------ Records provided

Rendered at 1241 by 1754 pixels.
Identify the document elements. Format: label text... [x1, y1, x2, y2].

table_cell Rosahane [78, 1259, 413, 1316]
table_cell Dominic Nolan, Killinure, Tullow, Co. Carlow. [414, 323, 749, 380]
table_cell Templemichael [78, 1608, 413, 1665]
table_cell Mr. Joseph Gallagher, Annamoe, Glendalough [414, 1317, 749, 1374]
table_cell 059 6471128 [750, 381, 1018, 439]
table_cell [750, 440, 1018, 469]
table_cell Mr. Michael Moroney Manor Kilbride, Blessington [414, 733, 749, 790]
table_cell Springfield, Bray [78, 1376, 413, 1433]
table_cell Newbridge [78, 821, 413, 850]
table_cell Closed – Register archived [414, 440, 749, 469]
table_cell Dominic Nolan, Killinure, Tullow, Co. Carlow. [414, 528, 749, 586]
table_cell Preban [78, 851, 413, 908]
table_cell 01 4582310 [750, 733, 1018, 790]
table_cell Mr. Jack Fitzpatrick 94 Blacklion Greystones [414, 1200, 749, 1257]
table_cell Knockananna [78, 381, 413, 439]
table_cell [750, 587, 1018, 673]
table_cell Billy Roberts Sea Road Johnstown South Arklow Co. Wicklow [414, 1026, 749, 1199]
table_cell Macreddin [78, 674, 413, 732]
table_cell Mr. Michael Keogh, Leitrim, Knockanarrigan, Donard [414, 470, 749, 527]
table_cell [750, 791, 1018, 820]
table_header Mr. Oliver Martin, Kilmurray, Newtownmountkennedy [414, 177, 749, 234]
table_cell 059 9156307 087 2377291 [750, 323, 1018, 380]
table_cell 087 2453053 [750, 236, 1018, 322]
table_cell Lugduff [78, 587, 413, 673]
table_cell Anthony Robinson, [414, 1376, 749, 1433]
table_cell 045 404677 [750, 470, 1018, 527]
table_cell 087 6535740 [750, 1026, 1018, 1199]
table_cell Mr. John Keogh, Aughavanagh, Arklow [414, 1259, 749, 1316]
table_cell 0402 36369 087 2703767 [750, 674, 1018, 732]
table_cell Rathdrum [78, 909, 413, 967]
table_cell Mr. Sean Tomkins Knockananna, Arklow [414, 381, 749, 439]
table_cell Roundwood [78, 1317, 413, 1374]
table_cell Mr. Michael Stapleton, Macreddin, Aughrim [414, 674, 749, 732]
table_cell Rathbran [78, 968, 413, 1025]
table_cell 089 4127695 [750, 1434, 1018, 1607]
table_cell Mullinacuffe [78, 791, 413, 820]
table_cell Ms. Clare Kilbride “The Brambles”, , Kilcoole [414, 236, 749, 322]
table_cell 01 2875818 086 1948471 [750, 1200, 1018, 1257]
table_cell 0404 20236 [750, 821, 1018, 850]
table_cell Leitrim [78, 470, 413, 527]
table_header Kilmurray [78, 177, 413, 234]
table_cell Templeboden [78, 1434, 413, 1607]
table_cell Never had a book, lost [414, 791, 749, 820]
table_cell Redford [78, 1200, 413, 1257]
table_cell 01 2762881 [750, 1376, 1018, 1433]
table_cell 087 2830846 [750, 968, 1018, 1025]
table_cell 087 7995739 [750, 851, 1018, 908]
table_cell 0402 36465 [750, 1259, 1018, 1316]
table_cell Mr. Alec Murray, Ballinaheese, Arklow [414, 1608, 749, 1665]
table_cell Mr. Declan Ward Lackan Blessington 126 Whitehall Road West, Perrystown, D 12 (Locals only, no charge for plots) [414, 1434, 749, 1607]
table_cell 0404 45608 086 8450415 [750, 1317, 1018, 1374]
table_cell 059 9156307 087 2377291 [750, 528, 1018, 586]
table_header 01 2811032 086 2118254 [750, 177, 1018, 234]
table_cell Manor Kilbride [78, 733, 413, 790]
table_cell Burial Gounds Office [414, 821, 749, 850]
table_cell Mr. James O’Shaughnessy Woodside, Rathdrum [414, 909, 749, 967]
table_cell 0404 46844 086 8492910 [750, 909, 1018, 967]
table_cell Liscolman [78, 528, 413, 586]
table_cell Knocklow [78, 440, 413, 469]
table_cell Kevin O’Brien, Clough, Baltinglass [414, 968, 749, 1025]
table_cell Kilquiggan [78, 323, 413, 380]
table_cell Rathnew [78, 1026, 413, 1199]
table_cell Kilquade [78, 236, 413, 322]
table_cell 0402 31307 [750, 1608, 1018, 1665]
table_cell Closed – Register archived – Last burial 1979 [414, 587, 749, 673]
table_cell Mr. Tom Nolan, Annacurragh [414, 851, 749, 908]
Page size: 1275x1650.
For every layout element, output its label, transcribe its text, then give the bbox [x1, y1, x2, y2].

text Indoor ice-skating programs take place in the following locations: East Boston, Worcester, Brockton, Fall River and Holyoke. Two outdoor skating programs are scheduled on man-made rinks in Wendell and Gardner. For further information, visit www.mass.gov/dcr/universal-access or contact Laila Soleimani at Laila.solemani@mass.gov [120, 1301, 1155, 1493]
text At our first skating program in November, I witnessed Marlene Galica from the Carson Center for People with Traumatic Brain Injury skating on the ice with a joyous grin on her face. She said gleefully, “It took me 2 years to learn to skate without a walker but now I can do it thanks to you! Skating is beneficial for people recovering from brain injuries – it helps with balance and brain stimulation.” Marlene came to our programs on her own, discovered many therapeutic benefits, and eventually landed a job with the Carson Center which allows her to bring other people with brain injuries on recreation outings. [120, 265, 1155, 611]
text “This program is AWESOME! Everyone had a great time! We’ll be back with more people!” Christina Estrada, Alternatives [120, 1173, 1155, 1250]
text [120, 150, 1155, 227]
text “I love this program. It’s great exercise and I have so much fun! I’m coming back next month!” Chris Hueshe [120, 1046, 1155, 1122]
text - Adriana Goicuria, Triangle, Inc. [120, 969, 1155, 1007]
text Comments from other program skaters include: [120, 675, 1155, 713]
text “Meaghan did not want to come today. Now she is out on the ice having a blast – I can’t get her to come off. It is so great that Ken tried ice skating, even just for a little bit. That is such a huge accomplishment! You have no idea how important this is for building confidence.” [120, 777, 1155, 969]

------------

Work to complete: The expected answer is a copy of each line in the records that holds the word "Keogh".

Answer:
table_cell Mr. Michael Keogh, Leitrim, Knockanarrigan, Donard [414, 470, 749, 527]
table_cell Mr. John Keogh, Aughavanagh, Arklow [414, 1259, 749, 1316]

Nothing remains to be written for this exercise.